00:05Ça racontait l'histoire d'un affrontement entre des hélicoptères de combat armés de missiles d'un côté
00:09et un vieillard aveugle tétraplégique en fauteuil roulant de l'autre.
00:13Un combat pour le moins inégal.
00:15Un ami, qui connaissait les mouvances islamistes en France, m'avait déconseillé de le faire.
00:19En m'expliquant qu'on ne savait pas dire à l'époque si les membres du collectif Sheikh Yassine,
00:23aujourd'hui dissous, étaient aussi dangereux que crétins ou l'inverse.
00:27J'avais donc décidé de le remiser par-devers moi, sans vraiment savoir comment s'exprimait la violence de ses
00:31militants.
00:31Depuis que Abdelhakim Seffrioui, le fondateur du collectif Sheikh Yassine en France,
00:35a participé à désigner Samuel Paty comme une cible, on sait exactement la manière dont il s'y prenne.

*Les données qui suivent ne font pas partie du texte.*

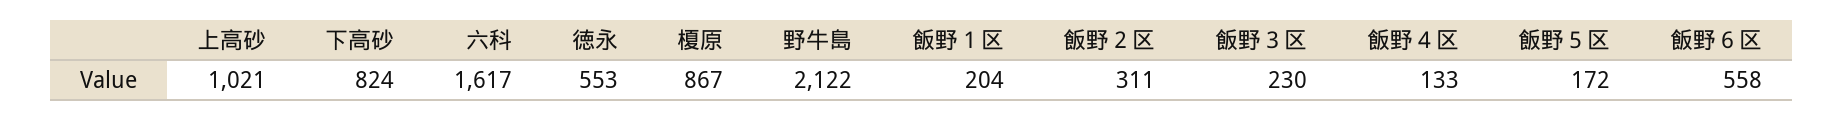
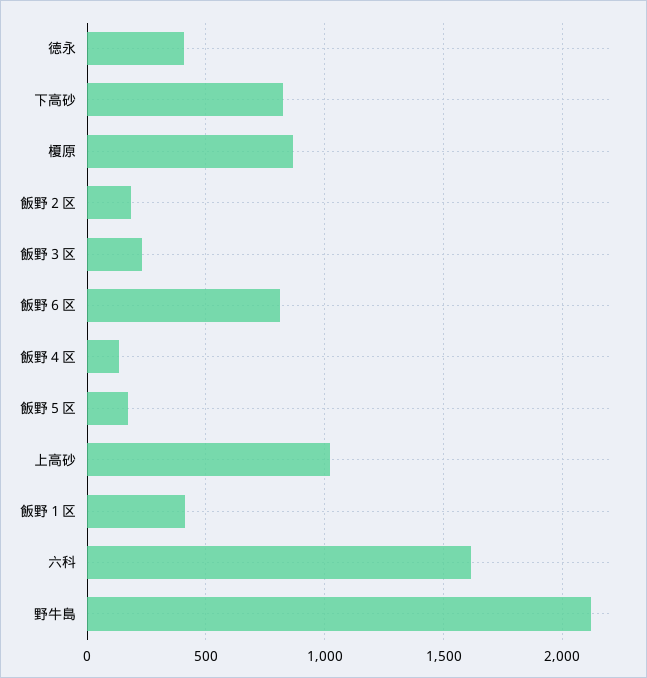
徳永: 553 -> 400
飯野１区: 204 -> 400
飯野２区: 311 -> 200
飯野６区: 558 -> 800

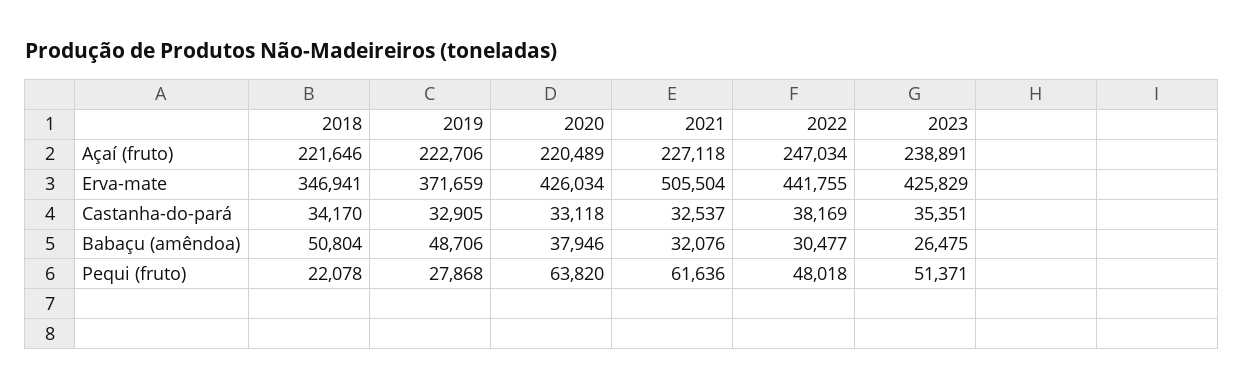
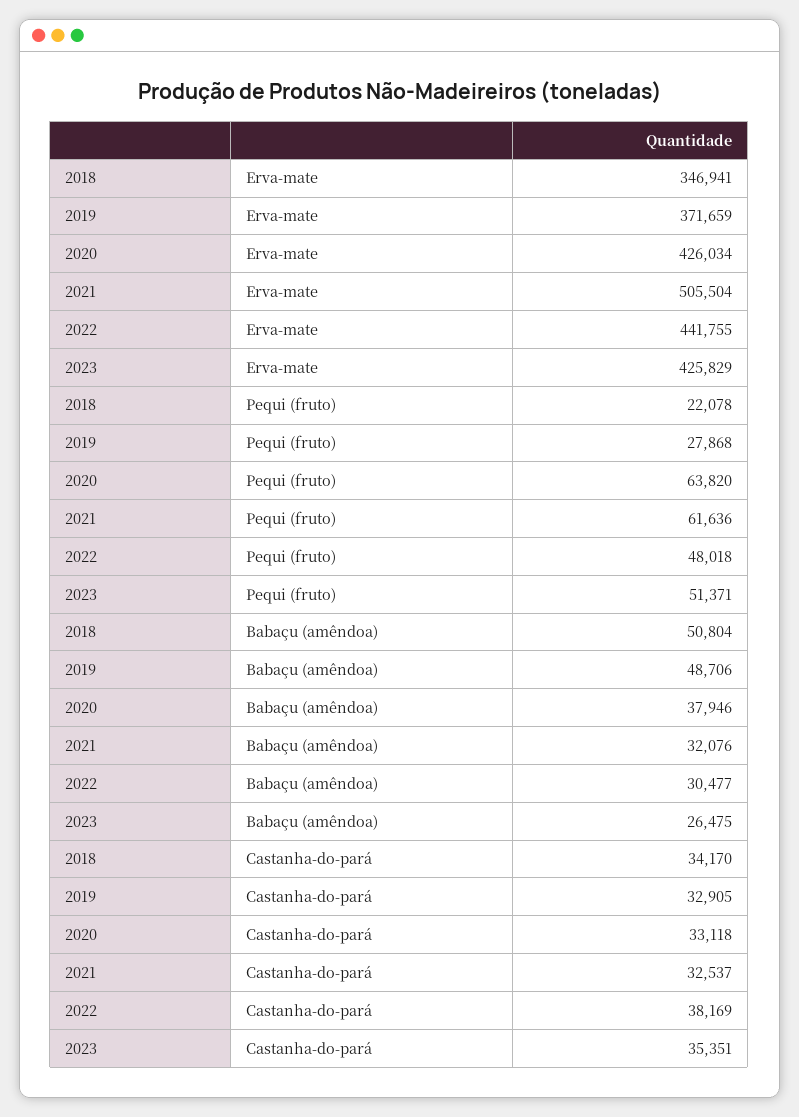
2018, Açaí (fruto): 221646 -> none
2019, Açaí (fruto): 222706 -> none
2020, Açaí (fruto): 220489 -> none
2021, Açaí (fruto): 227118 -> none
2022, Açaí (fruto): 247034 -> none
2023, Açaí (fruto): 238891 -> none

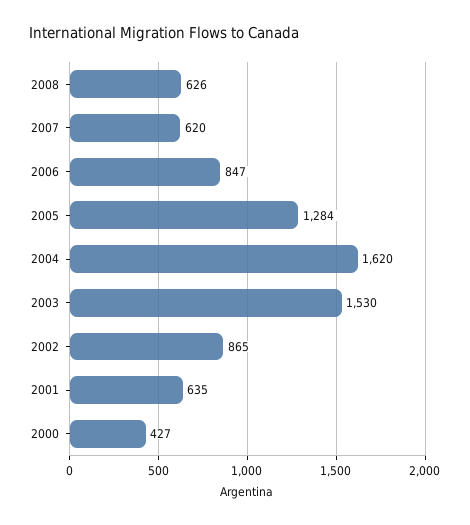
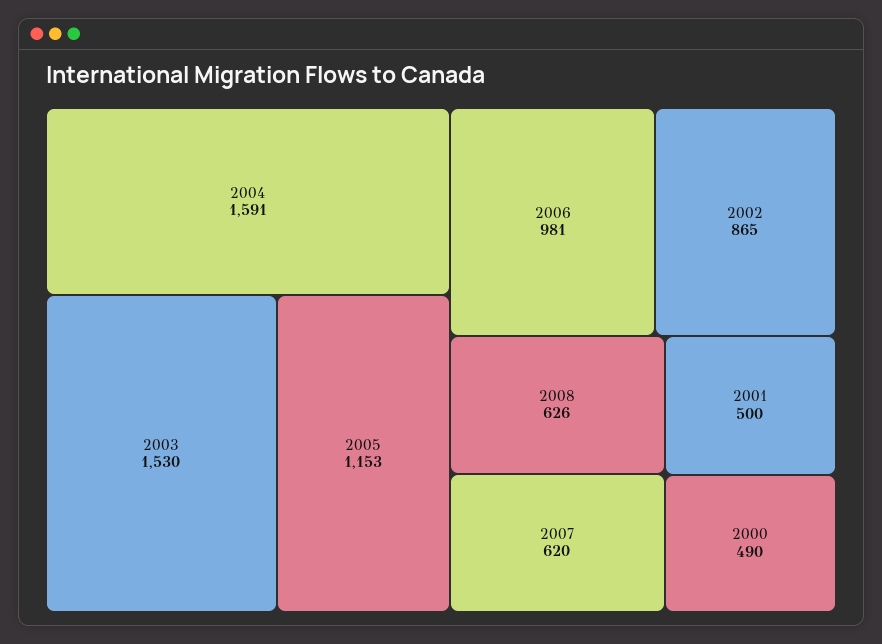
2006: 847 -> 981
2005: 1284 -> 1153
2004: 1620 -> 1591
2001: 635 -> 500
2000: 427 -> 490

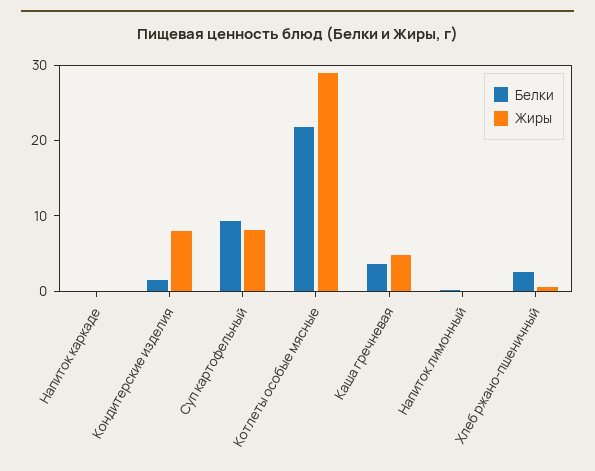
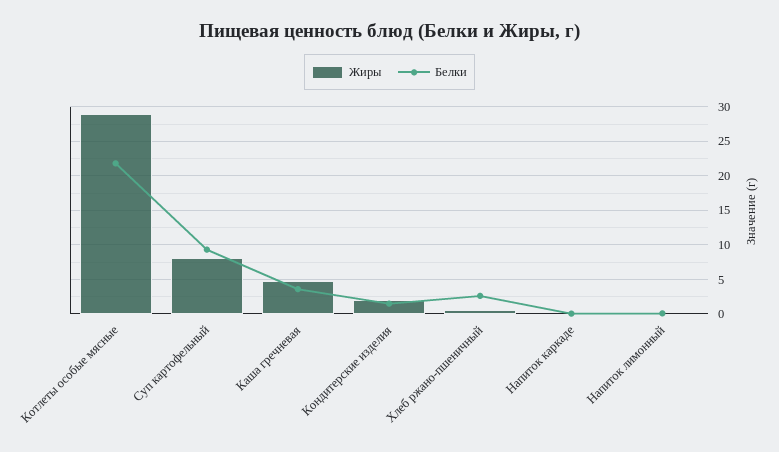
Жиры, Кондитерские изделия: 8 -> 2

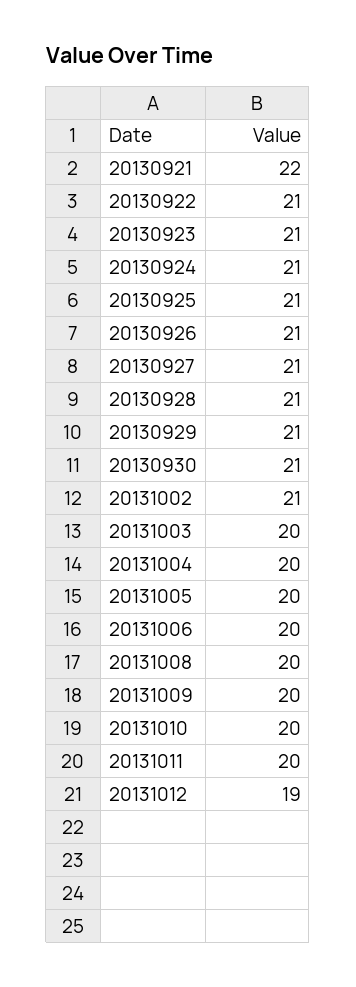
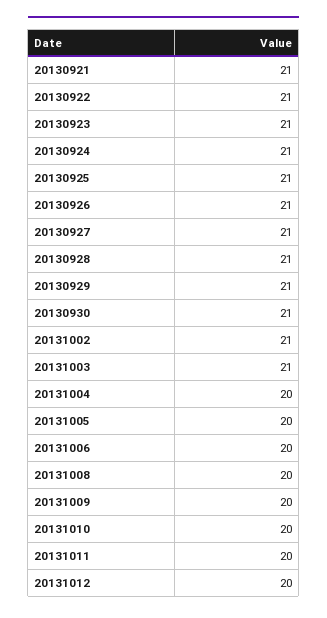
20130921: 22 -> 21
20131003: 20 -> 21
20131012: 19 -> 20

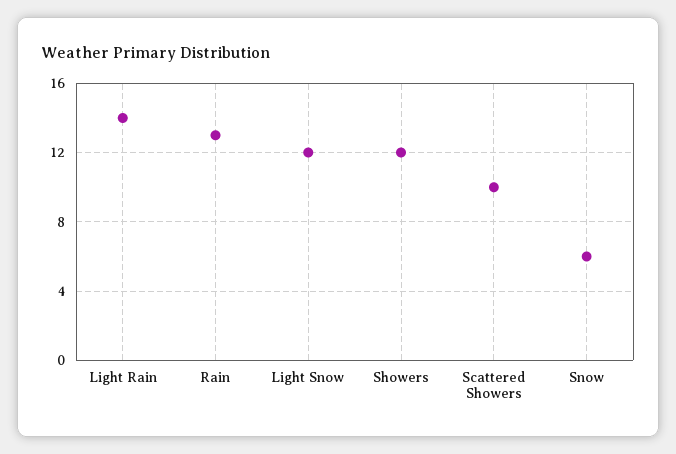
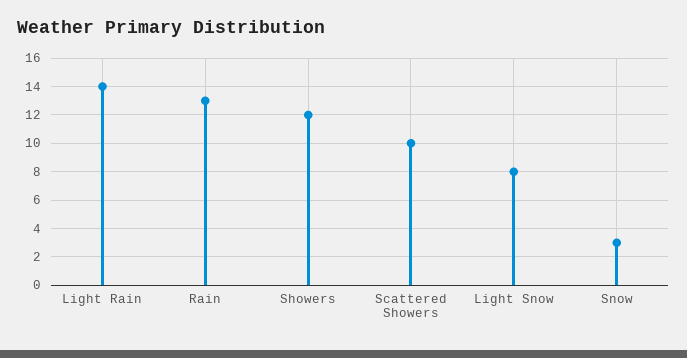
Light Snow: 12 -> 8
Snow: 6 -> 3

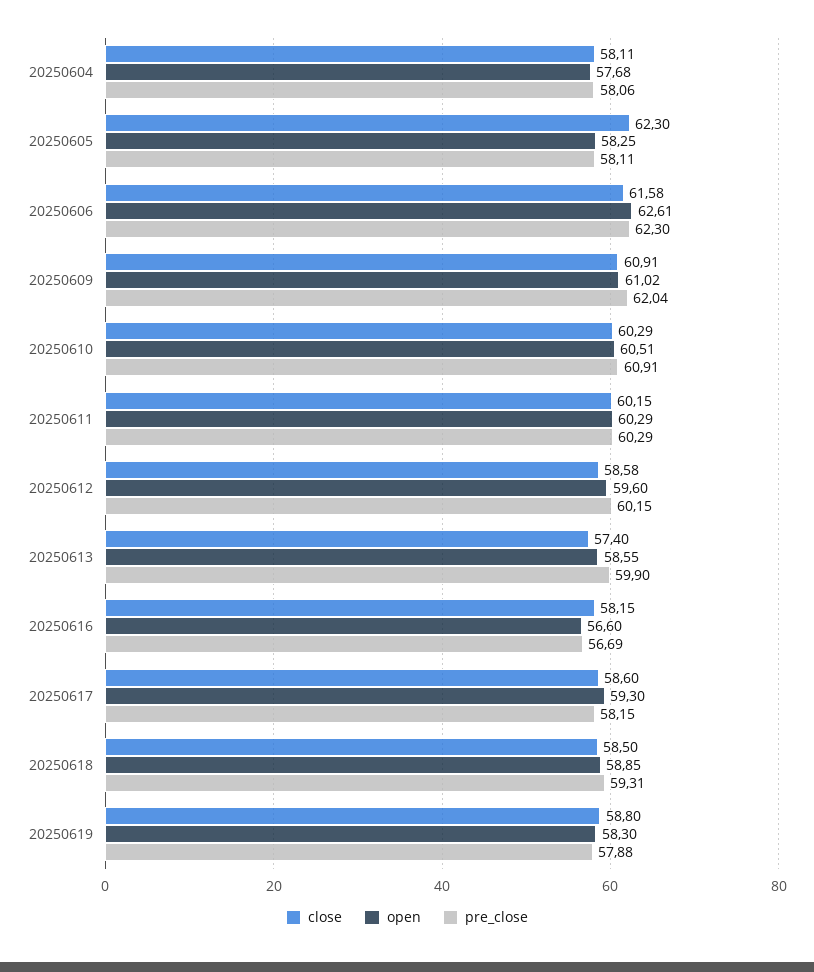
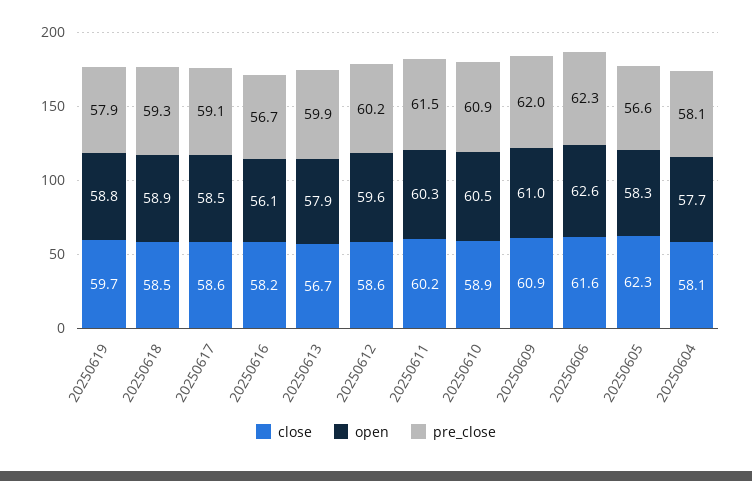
pre_close, 20250605: 58.11 -> 56.6
close, 20250610: 60.29 -> 58.9
pre_close, 20250611: 60.29 -> 61.5
close, 20250613: 57.4 -> 56.7
open, 20250613: 58.55 -> 57.9
open, 20250616: 56.6 -> 56.1
open, 20250617: 59.3 -> 58.5
pre_close, 20250617: 58.15 -> 59.1
close, 20250619: 58.8 -> 59.7
open, 20250619: 58.3 -> 58.8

00:40C'est justement en désignant ce qu'il considère comme des « islamophobes ».
00:44Ouais, ouais, exactement comme pour Charlie.
00:45Eh bien, vous me croirez ou pas, mais après la condamnation en appel de Seffrioui à 15 ans de prison
00:49pour association de malfaiteurs terroristes pour son rôle dans la campagne de haine en ligne contre Samuel Paty,
00:54son avocat français continue le travail du collectif en désignant la justice française et les juges antiterroristes
01:00comme étant « islamophobes ».
01:01C'est étonnant, mais c'est pourtant ce qui s'est passé.